On Fri, 20 Sep 2019 at 08:31, 'Uday Bondhugula' via MLIR
<
ml...@tensorflow.org> wrote:
> I was wondering whether it was meaningful to have a splat op that creates either a tensor or a vector from an elemental type (non-vector). In the LLVM IR, there is no splat/broadcast op, but the builder for a splat is written using an insertelement + shufflevector. insertelement and shufflevector are lower level ops that provide more flexiblity, and since they needed to exist anyway, I assume there wasn't a need to create a splat op in LLVM --- although vector hardware often has a broadcast instruction that matches the splat. The special case of insertelement + shufflevector that matches a broadcast/splat is I assume easily pattern matched during LLVM's target codegen.
Hi Uday,
There were a few discussions in the LLVM list about having a splat
instructions, mostly related to scalable vector instructions (like SVE
and RISCV). The main reason to not have a specific instruction for
splat is that it can get complicated in the edge cases, but also, as
you mention, insert+shuffle patters are "easy" to match in the
back-end. So, while there is no strong push to not have it, there's
also no strong consensus on *how* to have it.

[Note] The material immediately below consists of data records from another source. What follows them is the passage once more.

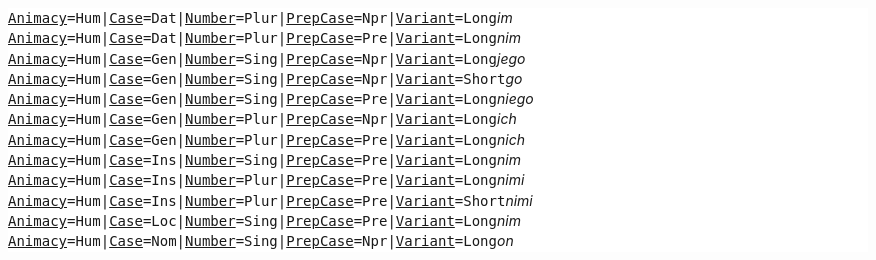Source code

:   <tr><td><tt><tt><a href="pl_sz-feat-Animacy.html">Animacy</a></tt><tt>=Hum</tt>|<tt><a href="pl_sz-feat-Case.html">Case</a></tt><tt>=Dat</tt>|<tt><a href="pl_sz-feat-Number.html">Number</a></tt><tt>=Plur</tt>|<tt><a href="pl_sz-feat-PrepCase.html">PrepCase</a></tt><tt>=Npr</tt>|<tt><a href="pl_sz-feat-Variant.html">Variant</a></tt><tt>=Long</tt></tt></td><td><em>im</em></td><td></td><td></td></tr>
  <tr><td><tt><tt><a href="pl_sz-feat-Animacy.html">Animacy</a></tt><tt>=Hum</tt>|<tt><a href="pl_sz-feat-Case.html">Case</a></tt><tt>=Dat</tt>|<tt><a href="pl_sz-feat-Number.html">Number</a></tt><tt>=Plur</tt>|<tt><a href="pl_sz-feat-PrepCase.html">PrepCase</a></tt><tt>=Pre</tt>|<tt><a href="pl_sz-feat-Variant.html">Variant</a></tt><tt>=Long</tt></tt></td><td><em>nim</em></td><td></td><td></td></tr>
  <tr><td><tt><tt><a href="pl_sz-feat-Animacy.html">Animacy</a></tt><tt>=Hum</tt>|<tt><a href="pl_sz-feat-Case.html">Case</a></tt><tt>=Gen</tt>|<tt><a href="pl_sz-feat-Number.html">Number</a></tt><tt>=Sing</tt>|<tt><a href="pl_sz-feat-PrepCase.html">PrepCase</a></tt><tt>=Npr</tt>|<tt><a href="pl_sz-feat-Variant.html">Variant</a></tt><tt>=Long</tt></tt></td><td><em>jego</em></td><td></td><td></td></tr>
  <tr><td><tt><tt><a href="pl_sz-feat-Animacy.html">Animacy</a></tt><tt>=Hum</tt>|<tt><a href="pl_sz-feat-Case.html">Case</a></tt><tt>=Gen</tt>|<tt><a href="pl_sz-feat-Number.html">Number</a></tt><tt>=Sing</tt>|<tt><a href="pl_sz-feat-PrepCase.html">PrepCase</a></tt><tt>=Npr</tt>|<tt><a href="pl_sz-feat-Variant.html">Variant</a></tt><tt>=Short</tt></tt></td><td><em>go</em></td><td></td><td></td></tr>
  <tr><td><tt><tt><a href="pl_sz-feat-Animacy.html">Animacy</a></tt><tt>=Hum</tt>|<tt><a href="pl_sz-feat-Case.html">Case</a></tt><tt>=Gen</tt>|<tt><a href="pl_sz-feat-Number.html">Number</a></tt><tt>=Sing</tt>|<tt><a href="pl_sz-feat-PrepCase.html">PrepCase</a></tt><tt>=Pre</tt>|<tt><a href="pl_sz-feat-Variant.html">Variant</a></tt><tt>=Long</tt></tt></td><td><em>niego</em></td><td></td><td></td></tr>
  <tr><td><tt><tt><a href="pl_sz-feat-Animacy.html">Animacy</a></tt><tt>=Hum</tt>|<tt><a href="pl_sz-feat-Case.html">Case</a></tt><tt>=Gen</tt>|<tt><a href="pl_sz-feat-Number.html">Number</a></tt><tt>=Plur</tt>|<tt><a href="pl_sz-feat-PrepCase.html">PrepCase</a></tt><tt>=Npr</tt>|<tt><a href="pl_sz-feat-Variant.html">Variant</a></tt><tt>=Long</tt></tt></td><td><em>ich</em></td><td></td><td></td></tr>
  <tr><td><tt><tt><a href="pl_sz-feat-Animacy.html">Animacy</a></tt><tt>=Hum</tt>|<tt><a href="pl_sz-feat-Case.html">Case</a></tt><tt>=Gen</tt>|<tt><a href="pl_sz-feat-Number.html">Number</a></tt><tt>=Plur</tt>|<tt><a href="pl_sz-feat-PrepCase.html">PrepCase</a></tt><tt>=Pre</tt>|<tt><a href="pl_sz-feat-Variant.html">Variant</a></tt><tt>=Long</tt></tt></td><td><em>nich</em></td><td></td><td></td></tr>
  <tr><td><tt><tt><a href="pl_sz-feat-Animacy.html">Animacy</a></tt><tt>=Hum</tt>|<tt><a href="pl_sz-feat-Case.html">Case</a></tt><tt>=Ins</tt>|<tt><a href="pl_sz-feat-Number.html">Number</a></tt><tt>=Sing</tt>|<tt><a href="pl_sz-feat-PrepCase.html">PrepCase</a></tt><tt>=Pre</tt>|<tt><a href="pl_sz-feat-Variant.html">Variant</a></tt><tt>=Long</tt></tt></td><td><em>nim</em></td><td></td><td></td></tr>
  <tr><td><tt><tt><a href="pl_sz-feat-Animacy.html">Animacy</a></tt><tt>=Hum</tt>|<tt><a href="pl_sz-feat-Case.html">Case</a></tt><tt>=Ins</tt>|<tt><a href="pl_sz-feat-Number.html">Number</a></tt><tt>=Plur</tt>|<tt><a href="pl_sz-feat-PrepCase.html">PrepCase</a></tt><tt>=Pre</tt>|<tt><a href="pl_sz-feat-Variant.html">Variant</a></tt><tt>=Long</tt></tt></td><td><em>nimi</em></td><td></td><td></td></tr>
  <tr><td><tt><tt><a href="pl_sz-feat-Animacy.html">Animacy</a></tt><tt>=Hum</tt>|<tt><a href="pl_sz-feat-Case.html">Case</a></tt><tt>=Ins</tt>|<tt><a href="pl_sz-feat-Number.html">Number</a></tt><tt>=Plur</tt>|<tt><a href="pl_sz-feat-PrepCase.html">PrepCase</a></tt><tt>=Pre</tt>|<tt><a href="pl_sz-feat-Variant.html">Variant</a></tt><tt>=Short</tt></tt></td><td><em>nimi</em></td><td></td><td></td></tr>
  <tr><td><tt><tt><a href="pl_sz-feat-Animacy.html">Animacy</a></tt><tt>=Hum</tt>|<tt><a href="pl_sz-feat-Case.html">Case</a></tt><tt>=Loc</tt>|<tt><a href="pl_sz-feat-Number.html">Number</a></tt><tt>=Sing</tt>|<tt><a href="pl_sz-feat-PrepCase.html">PrepCase</a></tt><tt>=Pre</tt>|<tt><a href="pl_sz-feat-Variant.html">Variant</a></tt><tt>=Long</tt></tt></td><td><em>nim</em></td><td></td><td></td></tr>
  <tr><td><tt><tt><a href="pl_sz-feat-Animacy.html">Animacy</a></tt><tt>=Hum</tt>|<tt><a href="pl_sz-feat-Case.html">Case</a></tt><tt>=Nom</tt>|<tt><a href="pl_sz-feat-Number.html">Number</a></tt><tt>=Sing</tt>|<tt><a href="pl_sz-feat-PrepCase.html">PrepCase</a></tt><tt>=Npr</tt>|<tt><a href="pl_sz-feat-Variant.html">Variant</a></tt><tt>=Long</tt></tt></td><td><em>on</em></td><td></td><td></td></tr>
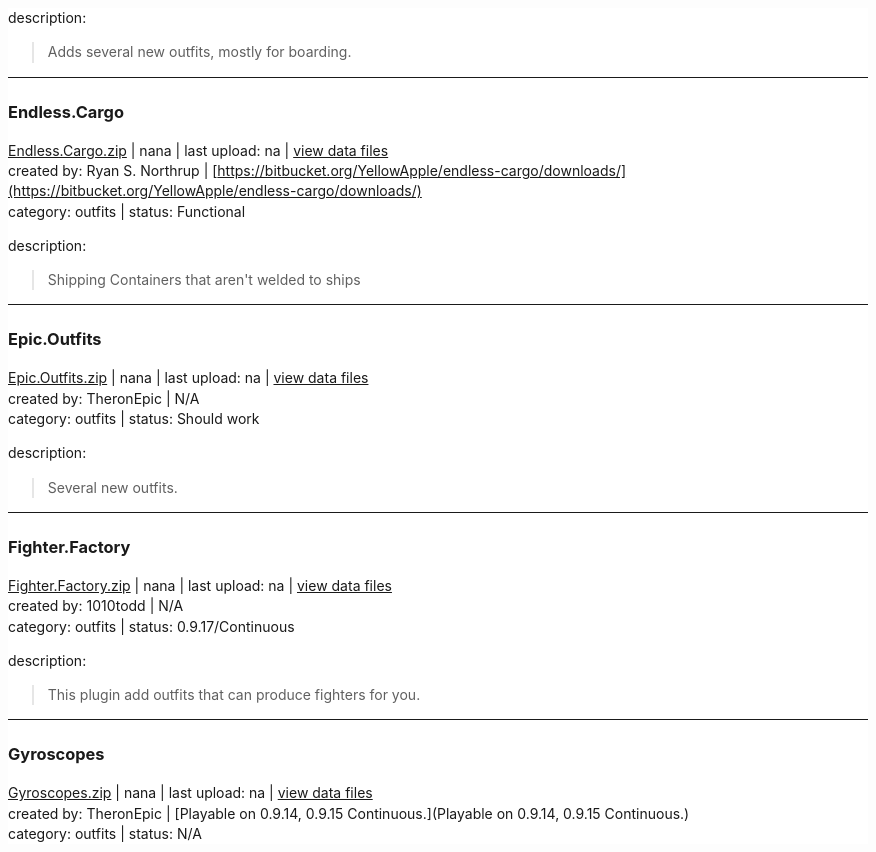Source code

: description:<br>
>Adds several new outfits, mostly for boarding.
 
  
___ 

### Endless.Cargo
[Endless.Cargo.zip](https://github.com/zuckung/test3/releases/download/Latest/Endless.Cargo.zip) | nana | last upload: na | [view data files](https://github.com/zuckung/test3/tree/main/Working/All%20Plugins/Endless.Cargo/) <br>
created by: Ryan S. Northrup | [https://bitbucket.org/YellowApple/endless-cargo/downloads/](https://bitbucket.org/YellowApple/endless-cargo/downloads/)<br>
category: outfits | status: Functional<br>

description:<br>
>Shipping Containers that aren't welded to ships
 
  
___ 

### Epic.Outfits
[Epic.Outfits.zip](https://github.com/zuckung/test3/releases/download/Latest/Epic.Outfits.zip) | nana | last upload: na | [view data files](https://github.com/zuckung/test3/tree/main/Working/All%20Plugins/Epic.Outfits/) <br>
created by: TheronEpic | N/A<br>
category: outfits | status: Should work<br>

description:<br>
>Several new outfits.
 
  
___ 

### Fighter.Factory
[Fighter.Factory.zip](https://github.com/zuckung/test3/releases/download/Latest/Fighter.Factory.zip) | nana | last upload: na | [view data files](https://github.com/zuckung/test3/tree/main/Working/All%20Plugins/Fighter.Factory/) <br>
created by: 1010todd | N/A<br>
category: outfits | status: 0.9.17/Continuous<br>

description:<br>
>This plugin add outfits that can produce fighters for you.
> 
 
  
___ 

### Gyroscopes
[Gyroscopes.zip](https://github.com/zuckung/test3/releases/download/Latest/Gyroscopes.zip) | nana | last upload: na | [view data files](https://github.com/zuckung/test3/tree/main/Working/All%20Plugins/Gyroscopes/) <br>
created by: TheronEpic | [Playable on 0.9.14, 0.9.15 Continuous.](Playable on 0.9.14, 0.9.15 Continuous.)<br>
category: outfits | status: N/A<br>
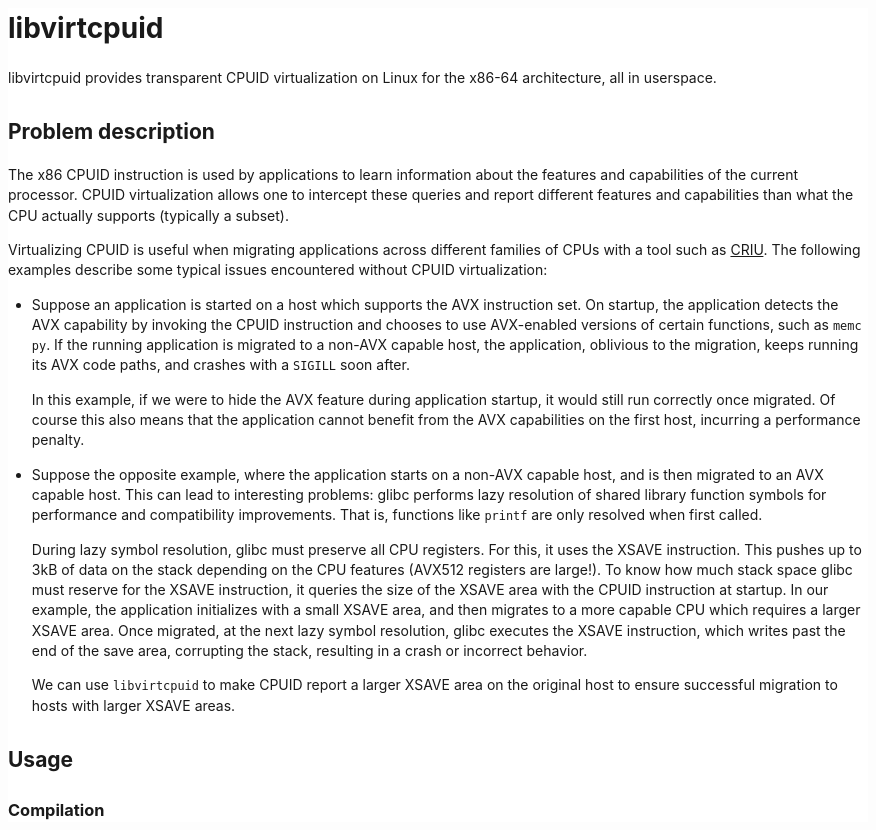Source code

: # libvirtcpuid

libvirtcpuid provides transparent CPUID virtualization on Linux for the x86-64
architecture, all in userspace.

## Problem description

The x86 CPUID instruction is used by applications to learn information about the
features and capabilities of the current processor. CPUID virtualization allows
one to intercept these queries and report different features and capabilities
than what the CPU actually supports (typically a subset).

Virtualizing CPUID is useful when migrating applications across different
families of CPUs with a tool such as [CRIU](https://criu.org/). The following
examples describe some typical issues encountered without CPUID virtualization:

* Suppose an application is started on a host which supports the AVX instruction
  set. On startup, the application detects the AVX capability by invoking the
  CPUID instruction and chooses to use AVX-enabled versions of certain functions,
  such as `memcpy`. If the running application is migrated to a non-AVX capable
  host, the application, oblivious to the migration, keeps running its AVX code
  paths, and crashes with a `SIGILL` soon after.

  In this example, if we were to hide the AVX feature during application startup,
  it would still run correctly once migrated. Of course this also means that the
  application cannot benefit from the AVX capabilities on the first host,
  incurring a performance penalty.

* Suppose the opposite example, where the application starts on a non-AVX
  capable host, and is then migrated to an AVX capable host. This can lead to
  interesting problems: glibc performs lazy resolution of shared library
  function symbols for performance and compatibility improvements. That is,
  functions like `printf` are only resolved when first called.

  During lazy symbol resolution, glibc must preserve all CPU registers.
  For this, it uses the XSAVE instruction. This pushes up to 3kB of data on the
  stack depending on the CPU features (AVX512 registers are large!). To know how
  much stack space glibc must reserve for the XSAVE instruction, it queries
  the size of the XSAVE area with the CPUID instruction at startup. In our example, the
  application initializes with a small XSAVE area, and then migrates to a
  more capable CPU which requires a larger XSAVE area. Once migrated, at the next lazy
  symbol resolution, glibc executes the XSAVE instruction, which writes past
  the end of the save area, corrupting the stack, resulting in a crash or incorrect
  behavior.

  We can use `libvirtcpuid` to make CPUID report a larger XSAVE area on the
  original host to ensure successful migration to hosts with larger XSAVE areas.

## Usage

### Compilation
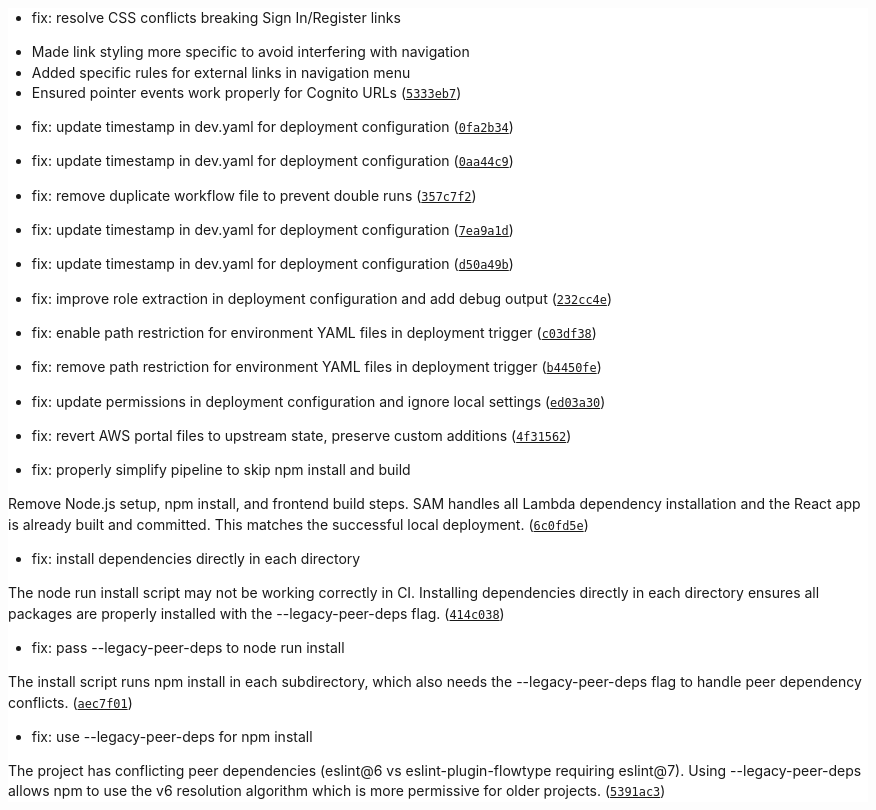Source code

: * fix: resolve CSS conflicts breaking Sign In/Register links

- Made link styling more specific to avoid interfering with navigation
- Added specific rules for external links in navigation menu
- Ensured pointer events work properly for Cognito URLs ([`5333eb7`](https://github.com/svange/api-portal/commit/5333eb71e34bdedae9ae5949ed5f218e460aab88))

* fix: update timestamp in dev.yaml for deployment configuration ([`0fa2b34`](https://github.com/svange/api-portal/commit/0fa2b3417ec2cb99a53c81735e649ce372359e15))

* fix: update timestamp in dev.yaml for deployment configuration ([`0aa44c9`](https://github.com/svange/api-portal/commit/0aa44c9392c5a4d5ad1a8fe2df64424b3cfb7698))

* fix: remove duplicate workflow file to prevent double runs ([`357c7f2`](https://github.com/svange/api-portal/commit/357c7f2a6b86eef91f860e66f129ddfb0e294608))

* fix: update timestamp in dev.yaml for deployment configuration ([`7ea9a1d`](https://github.com/svange/api-portal/commit/7ea9a1da55cb5dbb8c8bcac7d32b15383357a77a))

* fix: update timestamp in dev.yaml for deployment configuration ([`d50a49b`](https://github.com/svange/api-portal/commit/d50a49ba9b0358f7e62f66ae0ec2dc2e89406940))

* fix: improve role extraction in deployment configuration and add debug output ([`232cc4e`](https://github.com/svange/api-portal/commit/232cc4e255ed5ff44dd04ab80b93238018597543))

* fix: enable path restriction for environment YAML files in deployment trigger ([`c03df38`](https://github.com/svange/api-portal/commit/c03df388b4a66222d90478136eba330b94441cf4))

* fix: remove path restriction for environment YAML files in deployment trigger ([`b4450fe`](https://github.com/svange/api-portal/commit/b4450fed88f24a83803e1920a869b9716060453a))

* fix: update permissions in deployment configuration and ignore local settings ([`ed03a30`](https://github.com/svange/api-portal/commit/ed03a3071339dec70172e06cf4ff0b9a2bb22e0c))

* fix: revert AWS portal files to upstream state, preserve custom additions ([`4f31562`](https://github.com/svange/api-portal/commit/4f315625da56e235c9483dfbb7058023b7275de2))

* fix: properly simplify pipeline to skip npm install and build

Remove Node.js setup, npm install, and frontend build steps.
SAM handles all Lambda dependency installation and the React app
is already built and committed. This matches the successful local deployment. ([`6c0fd5e`](https://github.com/svange/api-portal/commit/6c0fd5e4edc89786054b34c99652126d44375aed))

* fix: install dependencies directly in each directory

The node run install script may not be working correctly in CI.
Installing dependencies directly in each directory ensures all
packages are properly installed with the --legacy-peer-deps flag. ([`414c038`](https://github.com/svange/api-portal/commit/414c038cd34f79ef186111d01e23e7d83bfd1cf6))

* fix: pass --legacy-peer-deps to node run install

The install script runs npm install in each subdirectory, which also
needs the --legacy-peer-deps flag to handle peer dependency conflicts. ([`aec7f01`](https://github.com/svange/api-portal/commit/aec7f011293c4c9d68cb32eb411684a821e585eb))

* fix: use --legacy-peer-deps for npm install

The project has conflicting peer dependencies (eslint@6 vs eslint-plugin-flowtype
requiring eslint@7). Using --legacy-peer-deps allows npm to use the v6 resolution
algorithm which is more permissive for older projects. ([`5391ac3`](https://github.com/svange/api-portal/commit/5391ac3831dd290dfb9d2423dc7cf24b7fbc9f44))
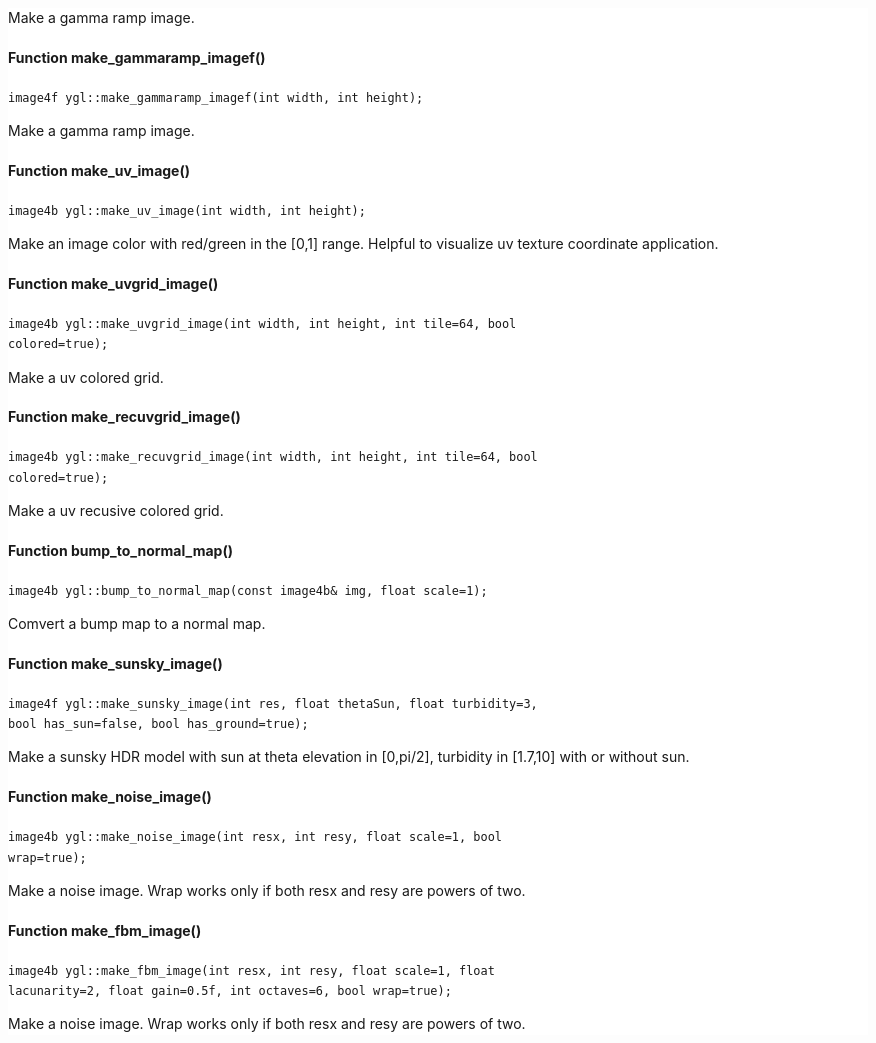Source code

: Make a gamma ramp image.

#### Function make_gammaramp_imagef()

    image4f ygl::make_gammaramp_imagef(int width, int height);

Make a gamma ramp image.

#### Function make_uv_image()

    image4b ygl::make_uv_image(int width, int height);

Make an image color with red/green in the [0,1] range. Helpful to
visualize uv texture coordinate application.

#### Function make_uvgrid_image()

    image4b ygl::make_uvgrid_image(int width, int height, int tile=64, bool
    colored=true);

Make a uv colored grid.

#### Function make_recuvgrid_image()

    image4b ygl::make_recuvgrid_image(int width, int height, int tile=64, bool
    colored=true);

Make a uv recusive colored grid.

#### Function bump_to_normal_map()

    image4b ygl::bump_to_normal_map(const image4b& img, float scale=1);

Comvert a bump map to a normal map.

#### Function make_sunsky_image()

    image4f ygl::make_sunsky_image(int res, float thetaSun, float turbidity=3,
    bool has_sun=false, bool has_ground=true);

Make a sunsky HDR model with sun at theta elevation in [0,pi/2],
turbidity in [1.7,10] with or without sun.

#### Function make_noise_image()

    image4b ygl::make_noise_image(int resx, int resy, float scale=1, bool
    wrap=true);

Make a noise image. Wrap works only if both resx and resy are powers
of two.

#### Function make_fbm_image()

    image4b ygl::make_fbm_image(int resx, int resy, float scale=1, float
    lacunarity=2, float gain=0.5f, int octaves=6, bool wrap=true);

Make a noise image. Wrap works only if both resx and resy are powers
of two.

Here's the SVE discussion:
http://lists.llvm.org/pipermail/llvm-dev/2018-June/123780.html
Main key issues were:
- Splat can be constant, scalar or scalar evolution: (X, X+n, X+2n,
...) which not every hardware supports in the same way, or at all
- Variable length vectors have no known iteration length of the
induction variable, making a generic evolution syntax very hard to get
right
I haven't thought much about multi-dimension splats, but I guess it
has implications when in theory you can splat at any given dimension
and the implementation can be radically different (row/column major,
NUMA regions, tiling shapes, etc).
There is an argument that we can get an instruction for the base type
of splat: constant value, compile-time known boundaries, but that's a
very boring one and the simplest insert+shuffle pattern, so we don't
gain much.
The risk of introducing more and more complex splat instruction types
is that the front/middle end can generate instructions that the
back-end cannot handle, so we'd have to implement the lowering of all
unsupported types in the back-end for all different targets. Being
plain IR, albeit complex patterns, it uses known instructions and the
worst case is to generate inefficient code.
> But for MLIR, it appears to make sense to add such a splat op because:
> 3) MLIR is in general meant to be higher-level, and given that most hardware have vector broadcast/splat, it appears meaningful to have a splat in addition to an insertelement + shufflevector.
I think this is the most important reason to have an actual splat in
MLIR. As long as you're able to lower the splat instruction correctly
into whatever dialect later, it should make things a lot easier to
reason with while working in such a high level. "LLVM IR is a compiler
IR", and as such, it needs to be safe and complete. MLIR is meant to
allow for very high level transformations, and we shouldn't have to
worry about hardware implementations at this level.
> 1) MLIR has a multi-dimensional vector type and so the shufflevector args when using the insertelement + shufflevector coordinates are going to be multi-dimensional coordinates (clumsy?),
It would probably look horrendous, yes. :)
What about unknown dimensions (<4 x ? x ? x f32>)? A constant splat
would probably be easy, but any other kind could have the same issues
as SVE.
> 2) MLIR has both vector and tensor types, and the splat op can support either as a result type,
If the elements values are not all the same value, then the dimensions
you start with, or if they are multiples of each other, are also
important.
What about a splat from tensor to tensor? Seems like a natural
evolution from vector->tensor.
cheers,
--renato